(Beginning of Information provided)

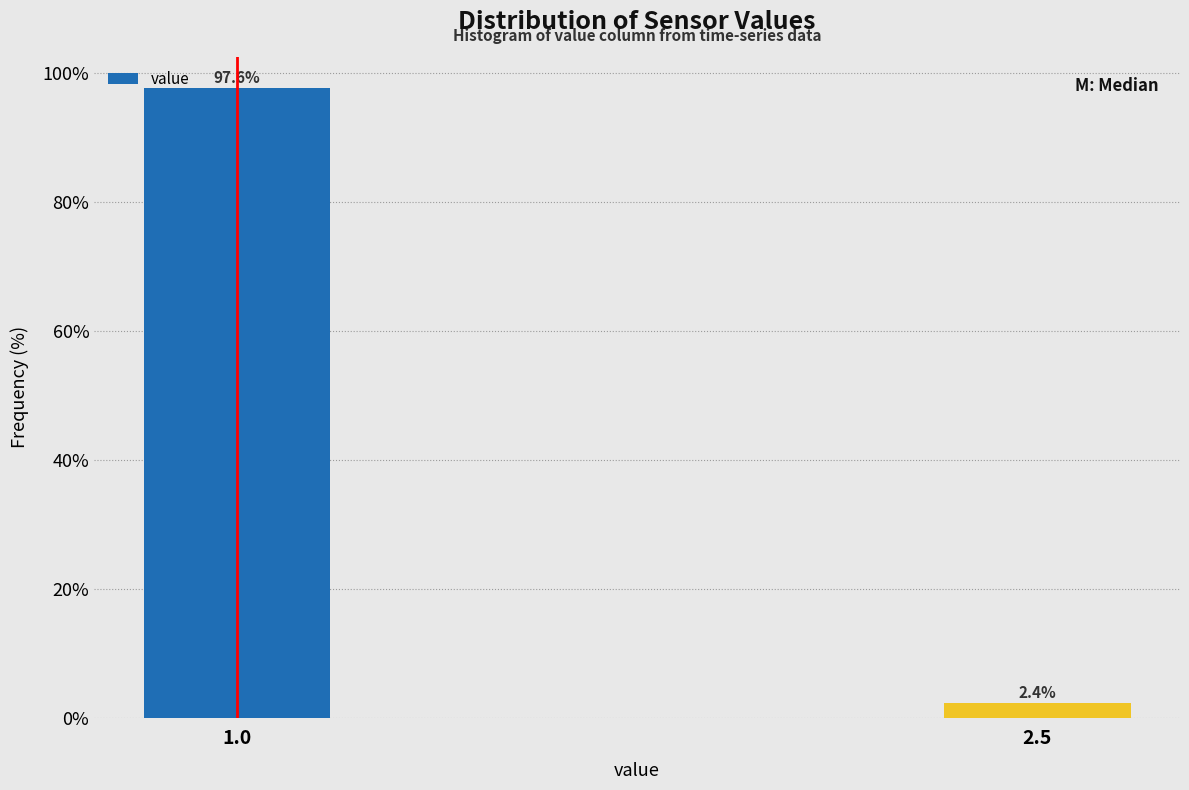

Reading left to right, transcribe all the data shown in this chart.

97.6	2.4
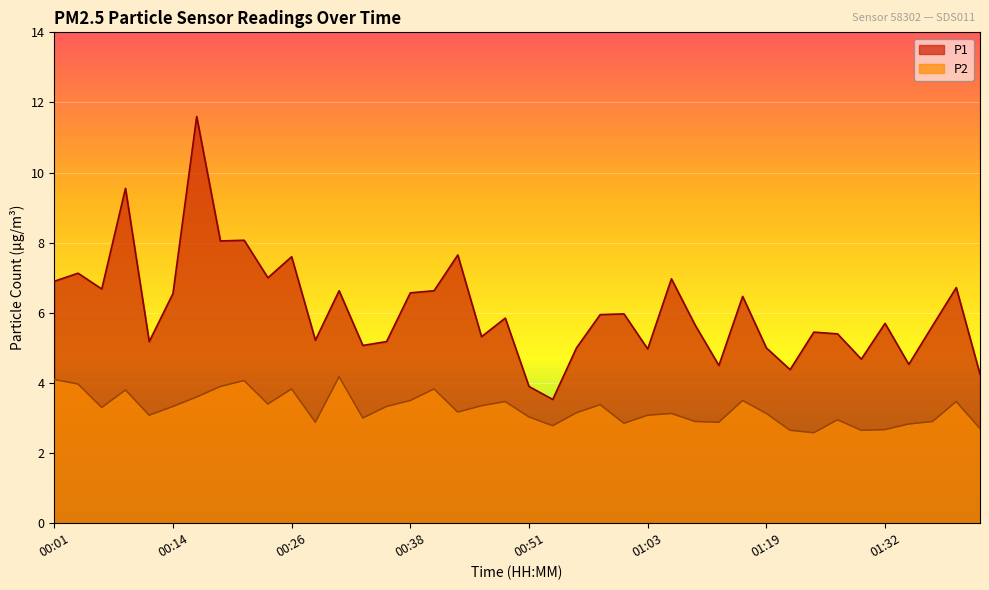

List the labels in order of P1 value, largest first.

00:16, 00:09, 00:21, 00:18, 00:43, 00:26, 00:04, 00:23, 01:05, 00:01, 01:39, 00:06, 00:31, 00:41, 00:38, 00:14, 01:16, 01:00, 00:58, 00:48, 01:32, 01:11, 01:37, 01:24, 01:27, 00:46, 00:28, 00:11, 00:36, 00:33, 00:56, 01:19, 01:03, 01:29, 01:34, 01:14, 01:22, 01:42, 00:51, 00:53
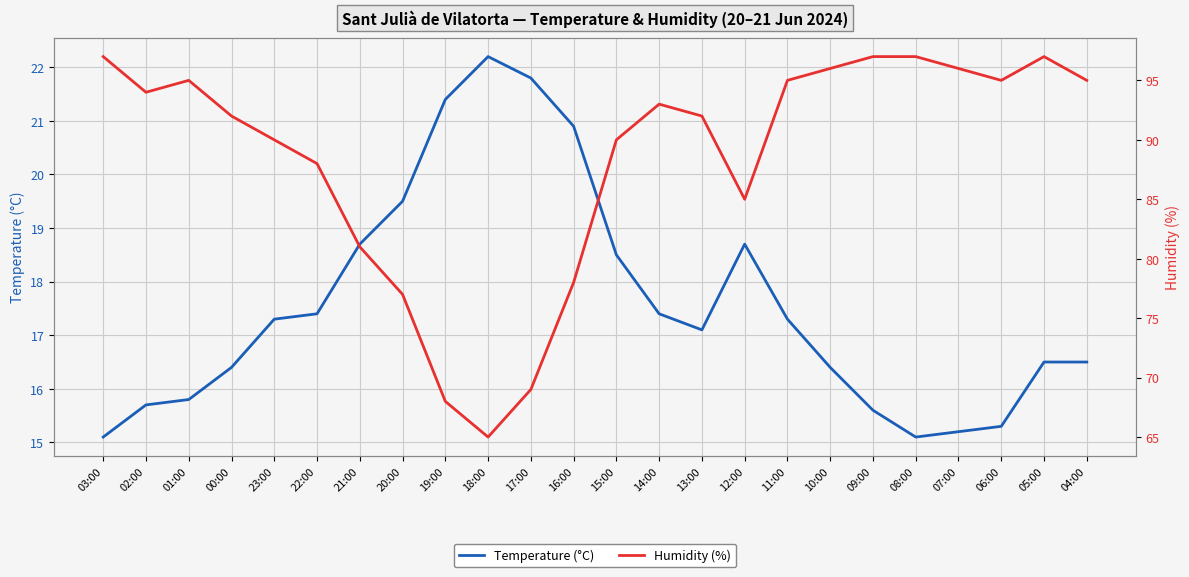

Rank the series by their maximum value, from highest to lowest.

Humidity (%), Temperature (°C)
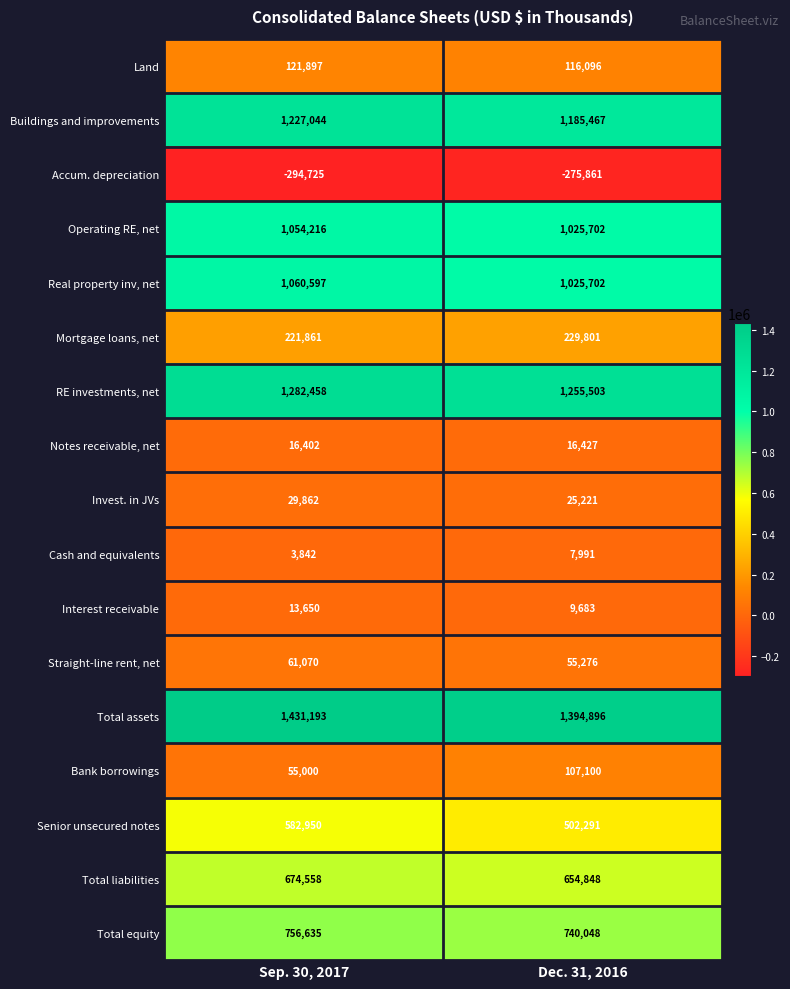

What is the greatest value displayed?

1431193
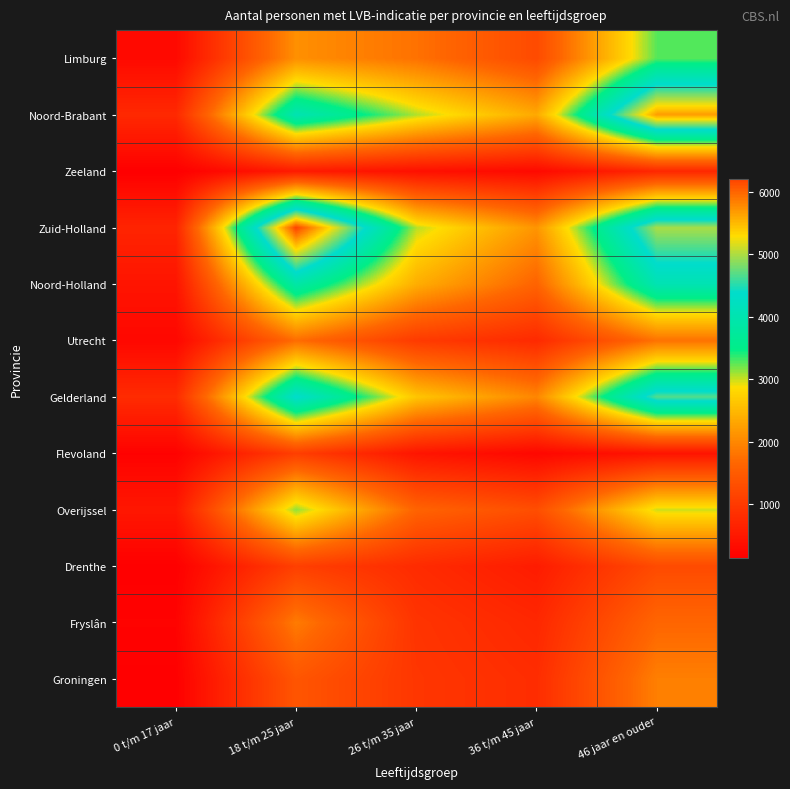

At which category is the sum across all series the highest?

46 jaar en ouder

(End of Information provided)
(Beginning of Information provided)

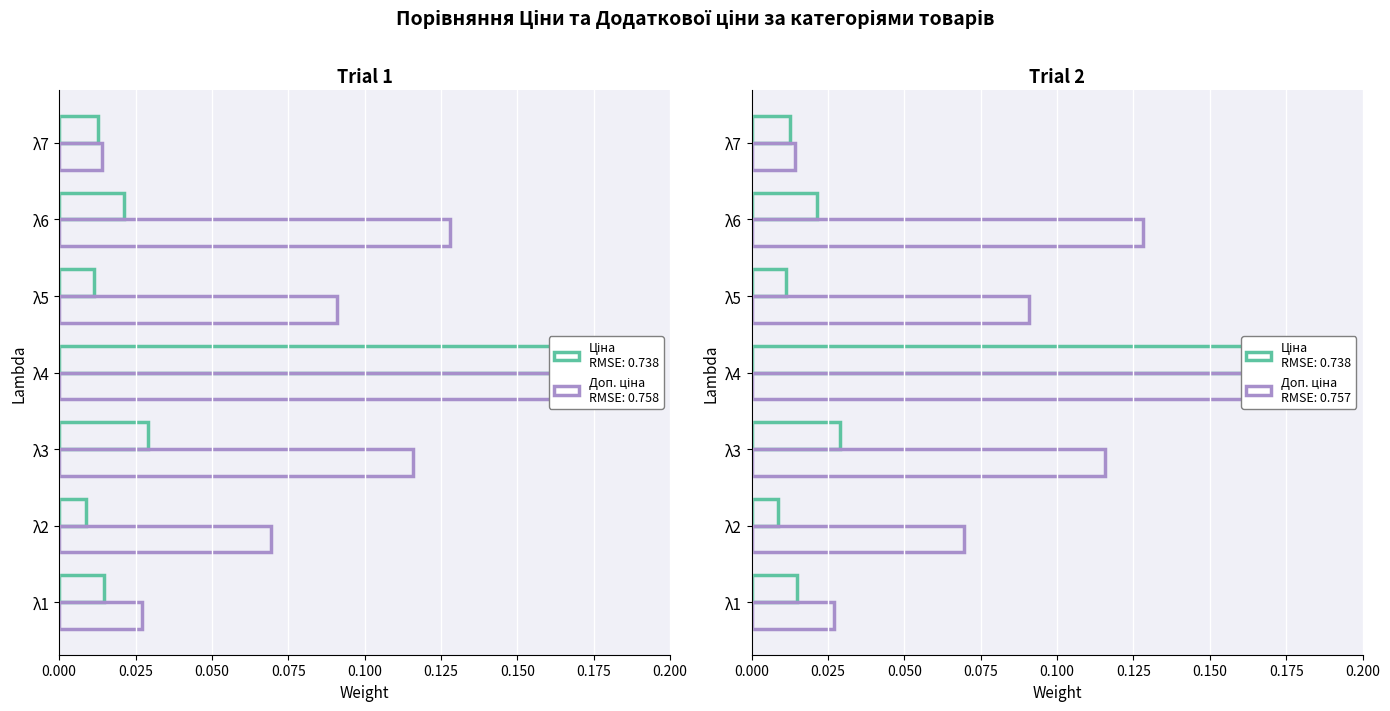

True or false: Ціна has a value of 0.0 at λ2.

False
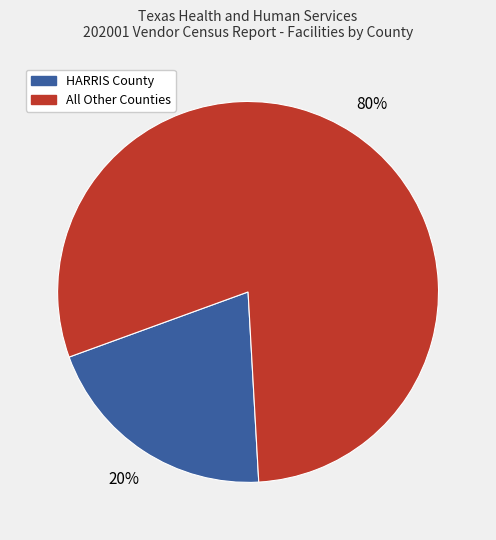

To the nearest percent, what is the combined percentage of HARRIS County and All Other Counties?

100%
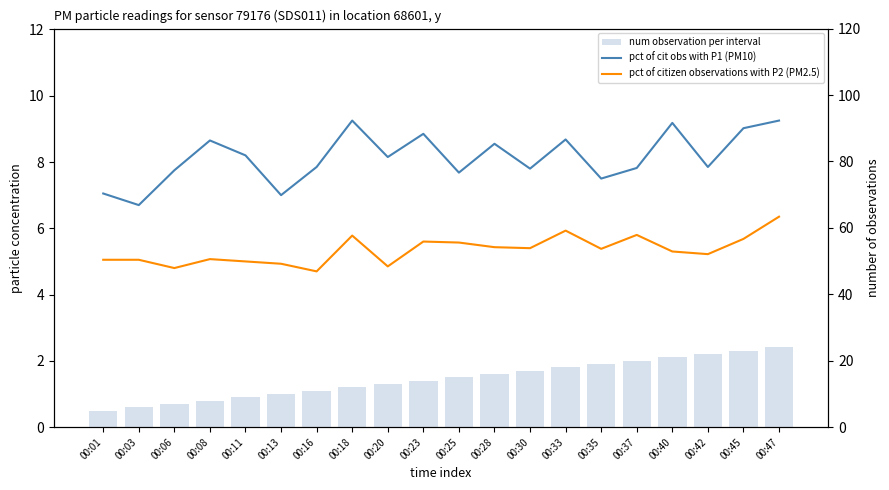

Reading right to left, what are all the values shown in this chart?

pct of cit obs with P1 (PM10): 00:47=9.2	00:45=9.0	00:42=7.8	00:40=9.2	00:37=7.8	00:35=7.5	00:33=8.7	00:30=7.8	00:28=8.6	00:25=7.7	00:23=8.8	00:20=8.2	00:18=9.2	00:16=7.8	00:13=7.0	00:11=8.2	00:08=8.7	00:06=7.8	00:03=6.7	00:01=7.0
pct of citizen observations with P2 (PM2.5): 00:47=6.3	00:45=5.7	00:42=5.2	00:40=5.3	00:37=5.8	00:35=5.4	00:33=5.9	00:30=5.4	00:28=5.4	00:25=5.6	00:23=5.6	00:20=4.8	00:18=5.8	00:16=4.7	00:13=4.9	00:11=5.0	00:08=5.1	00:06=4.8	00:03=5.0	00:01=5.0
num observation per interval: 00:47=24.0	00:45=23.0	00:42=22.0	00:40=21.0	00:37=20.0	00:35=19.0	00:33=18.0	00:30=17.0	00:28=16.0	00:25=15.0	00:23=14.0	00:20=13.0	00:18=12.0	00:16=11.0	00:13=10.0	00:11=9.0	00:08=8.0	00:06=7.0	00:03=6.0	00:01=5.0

(End of Information provided)

Directions
Rewrite only the lines starting with the line containing "pct of cit obs" and going on through the line containing "num observation per", swapping "interval" for "period" and keeping everything else the same.

Output of the task
pct of cit obs with P1 (PM10): 00:47=9.2	00:45=9.0	00:42=7.8	00:40=9.2	00:37=7.8	00:35=7.5	00:33=8.7	00:30=7.8	00:28=8.6	00:25=7.7	00:23=8.8	00:20=8.2	00:18=9.2	00:16=7.8	00:13=7.0	00:11=8.2	00:08=8.7	00:06=7.8	00:03=6.7	00:01=7.0
pct of citizen observations with P2 (PM2.5): 00:47=6.3	00:45=5.7	00:42=5.2	00:40=5.3	00:37=5.8	00:35=5.4	00:33=5.9	00:30=5.4	00:28=5.4	00:25=5.6	00:23=5.6	00:20=4.8	00:18=5.8	00:16=4.7	00:13=4.9	00:11=5.0	00:08=5.1	00:06=4.8	00:03=5.0	00:01=5.0
num observation per period: 00:47=24.0	00:45=23.0	00:42=22.0	00:40=21.0	00:37=20.0	00:35=19.0	00:33=18.0	00:30=17.0	00:28=16.0	00:25=15.0	00:23=14.0	00:20=13.0	00:18=12.0	00:16=11.0	00:13=10.0	00:11=9.0	00:08=8.0	00:06=7.0	00:03=6.0	00:01=5.0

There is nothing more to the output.